To do - Print the passage of the ExodusPoint Capital Management profile starting with "ExodusPoint Capital Management, LP" and going on through "billion (January 1, 2024)", copied word for word.
══ Excerpted text
ExodusPoint Capital Management, LP
- Company type: Private
- Industry: Investment management
- Founded: April 2017; 9 years ago
- Founders: Michael Gelband; Hyung Lee;
- Headquarters: Park Avenue Tower, New York City, New York, U.S.
- Products: Hedge funds Alternative investments Quantitative finance
- AUM: US$12 billion (January 1, 2024)
- Number of employees: 646 (January 1, 2024)
- Website: www.exoduspoint.com

= ExodusPoint Capital Management =

Hedge fund based in New York City

ExodusPoint Capital Management (ExodusPoint) is an American investment management firm headquartered in New York City with additional offices in Europe and Asia. It currently holds the largest launch in history for hedge funds where it raised $8.5 billion in 2018 after it started accepting capital from external investors.
════
══ Provided data
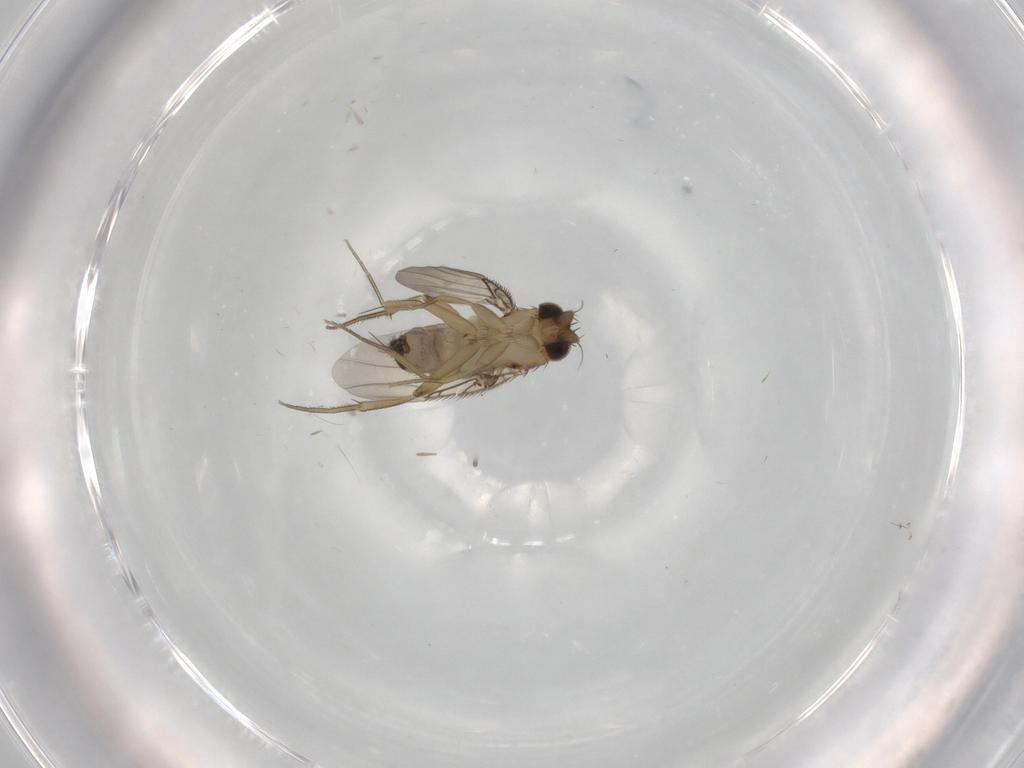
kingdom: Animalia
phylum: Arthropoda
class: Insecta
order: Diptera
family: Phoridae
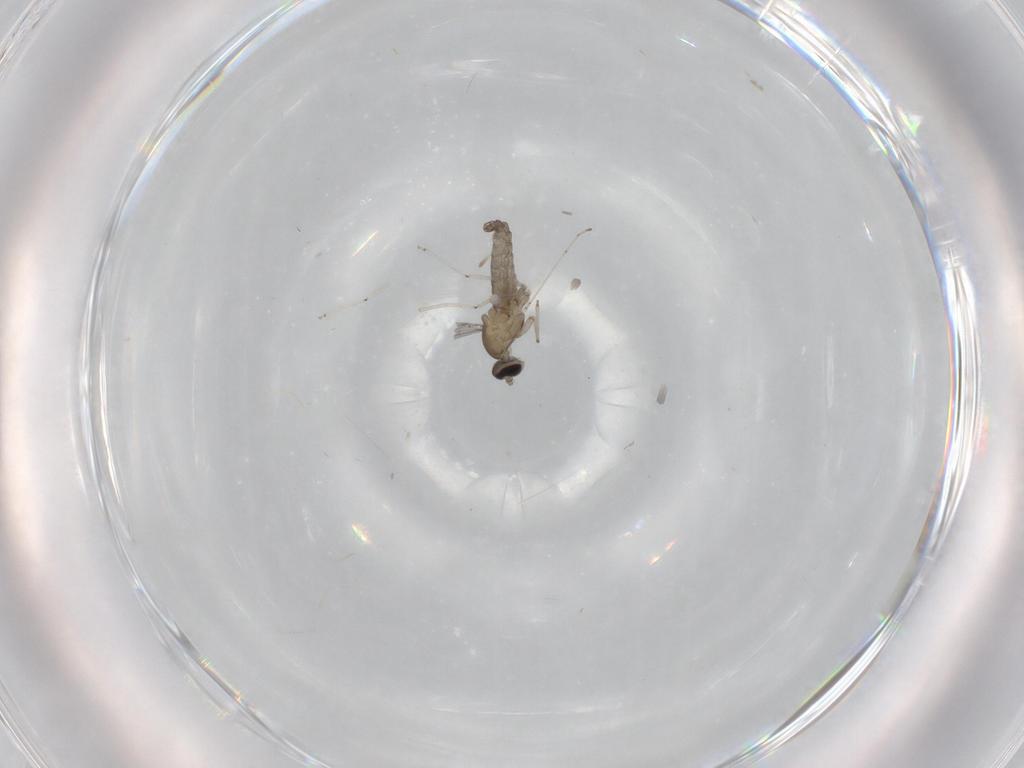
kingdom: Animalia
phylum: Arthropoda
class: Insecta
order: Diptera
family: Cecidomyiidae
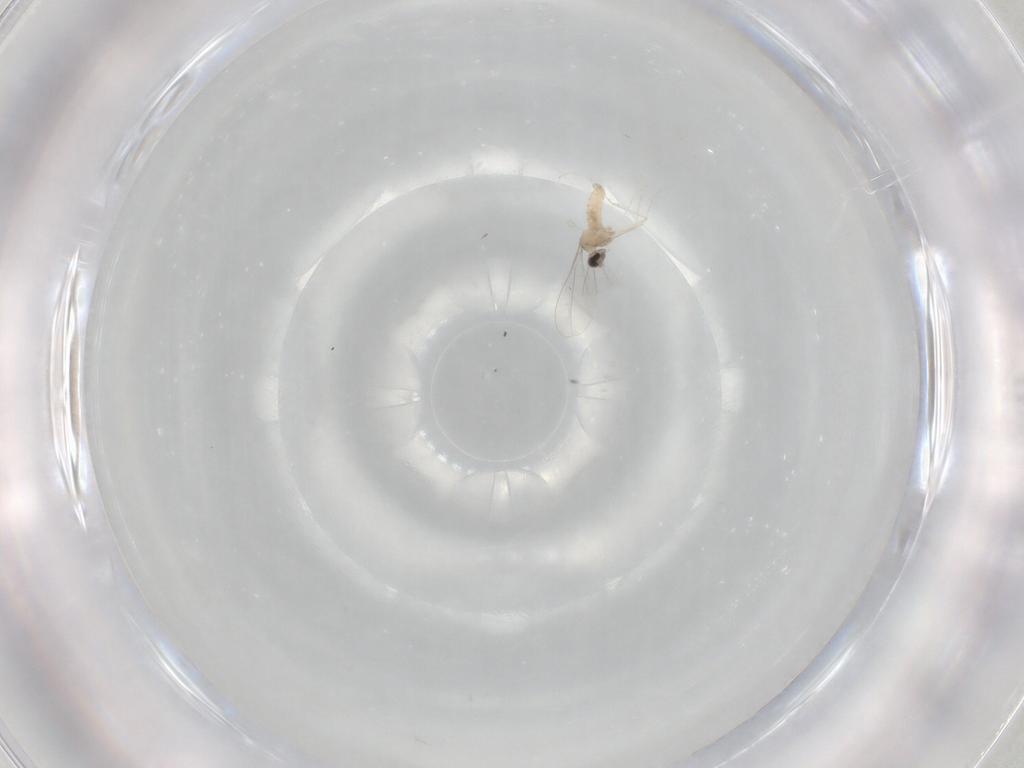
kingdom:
════
Answer to this exercise -
ExodusPoint Capital Management, LP
- Company type: Private
- Industry: Investment management
- Founded: April 2017; 9 years ago
- Founders: Michael Gelband; Hyung Lee;
- Headquarters: Park Avenue Tower, New York City, New York, U.S.
- Products: Hedge funds Alternative investments Quantitative finance
- AUM: US$12 billion (January 1, 2024)